Love My Rifle More Then You (more)
A couple more extracts from Love My Rifle More Than You: Young and Female in the US Army by Kayla Williams.
Jimmy the Ice man is a real character. I love this guy. And he provides some memorable moments.
Like the time he brings us Osama bin lighters. Picture this. A butane lighter with the image of Osama bin Laden and the Twin Towers in New York City. And there's a plane flying into the Twin Towers. And a little red light. When you press down, the light glows red. It's an instant classic. Every soldier wants one. It is gruesome and morbid, but it also reminds us of where we are - and why. (Or at least what our fearless leaders wanted us to think about why we are here: we all knew there was no connection between the war in Iraq and 9/11. We talked about it all the time.) Or how about the lighter shaped like a heart? And it has the faces of both George W. Bush and Saddam Hussein. And the top of the lighter is a fighter plane. Very strange. (Made in China. What's up with that?)
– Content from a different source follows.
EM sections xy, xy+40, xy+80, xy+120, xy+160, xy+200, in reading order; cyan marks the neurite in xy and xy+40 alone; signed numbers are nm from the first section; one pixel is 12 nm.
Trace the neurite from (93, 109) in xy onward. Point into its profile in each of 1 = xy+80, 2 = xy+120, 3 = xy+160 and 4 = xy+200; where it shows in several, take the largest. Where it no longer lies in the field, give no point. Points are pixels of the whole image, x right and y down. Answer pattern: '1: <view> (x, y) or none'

I loved this about Jimmy. that he does this. Capitalism in its purest form.
Sometimes, though, Jimmy's entrepreneurial spirit goes a little too far, and we have to set some boundaries. Or at least I do.
"No, Jimmy," I'm telling him for the umpteenth time, "I do not need dresses. I do not need skirts."
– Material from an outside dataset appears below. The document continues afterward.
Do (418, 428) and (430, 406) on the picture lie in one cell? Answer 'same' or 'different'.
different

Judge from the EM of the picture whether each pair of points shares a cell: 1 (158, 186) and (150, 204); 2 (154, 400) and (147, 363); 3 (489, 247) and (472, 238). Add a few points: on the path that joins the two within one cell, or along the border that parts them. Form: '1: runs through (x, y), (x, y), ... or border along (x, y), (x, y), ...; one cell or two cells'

"Skirts for you," Jimmy says in surprisingly good English, pushing a stack of fabrics closer to make sure I am not misunderstanding that this is a special deal he wishes to make. "No one else. You."
"No, Jimmy," I say. "Thank you for ....um...your interest. Thank you., But no."
"But who else?" he smiles.but he is also disappointed; I can tell. "Who else will wear such things here?" He gestures to all the guys at this site. I am the only woman.
"I don't know," I say. But I haven't asked you to bring me clothes!
"Look, Jimmy," I try to explain. "Thank you for your interest. And the effort. But I am not allowed to wear anything but my uniform." I point to my uniform. I try to make this the point, as if I too am disappointed that I am not going to be able to model these clothes which are, in fact, beyond hideous. Their bright array of mismatched colours defies easy characterization.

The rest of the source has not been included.